117 EFFECT OF DIFFERENT CRYOPRESERVATION METHODS ON THE QUALITY OF IN VITRO-PRODUCED BOVINE EMBRYOSH. Stinshoff A , K. Brüning A , A. Hanstedt A , D. Müller A , S. Wilkening A and C. Wrenzycki A
A University of Veterinary Medicine Hannover, Clinic for Cattle, Hannover, Germany;
B University of Veterinary Medicine Hannover, Reproductive Medicine Unit, Hannover, Germany
Reproduction, Fertility and Development 22(1) 217-217 https://doi.org/10.1071/RDv22n1Ab117
Published: 8 December 2009
In vitro production (IVP) of bovine embryos has been greatly improved over the last couple of years. However, only one-third of the total number of embryos transferred worldwide are of in vitro origin. The IVP embryos still show remarkable differences compared with their in vivo-derived counterparts (i.e. bovine embryos produced in vitro are more sensitive to cryopreservation). So far, vitrification seems to be the most promising method to cryopreserve in vitro-produced bovine embryos. The aim of this study was to determine the effect of 2 different cryopreservation methods on the quality of in vitro-produced bovine embryos at the molecular level using a sensitive RT-qPCR assay. Bovine blastocysts were produced using abattoir ovaries and a standard protocol for IVP (Wrenzycki et al. 2001). They were randomly vitrified employing PBS plus ethylene glycol and DMSO or cryopreserved using a programmable freezer and 1.5 M ethylene glycol. After thawing, embryos from both groups were cultured for 48 h. After 24 h of culture re-expansion rates were documented, and after 48 h hatching rates were documented. After hatching, blastocysts were stored at -80°C for subsequent RT-qPCR analysis.
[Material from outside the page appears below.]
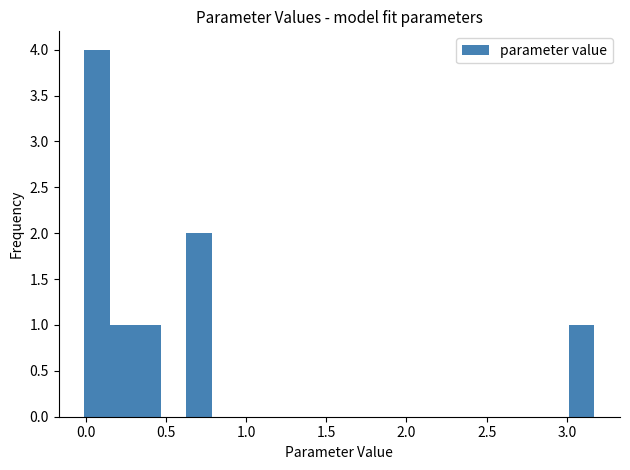

Read against the x-axis, roughly where is the centre of the tallest bar?

0.05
The following gene transcripts known to play important roles during preimplantation development were analyzed: HSP70, GLUT-1, GLUT-3, E-CAD, ZO-1, DNMT3a, IFNτ, DCII. Re-expansion rates were 74.7% (68/91) and 75.0% (87/116) for vitrified and conventionally cryopreserved blastocysts, and 57.1% (52/91) and 55.2% (64/116) of re-expanded embryos hatched. The relative abundances of HSP70, GLUT-1, and ZO-1 transcripts were significantly affected in both groups of cryopreservation compared with the control group (hatched blastocysts without cryopreservation). Conventional cryopreservation had a significant effect on the amount of GLUT-3, DNMT3a, and IFNτ mRNA, whereas vitrification significantly affected DCII transcripts. E-CAD mRNA expression was similar in all groups of embryos. These results suggest that not only the cryopreservation process itself but also the method used to freeze the embryos had a significant influence on the mRNA expression of developmentally important genes in hatched bovine blastocysts.
The support of the H.W. Schaumann Stiftung (Germany) and Gynemed Medizinprodukte GmbH & Co. KG (Germany) is gratefully acknowledged.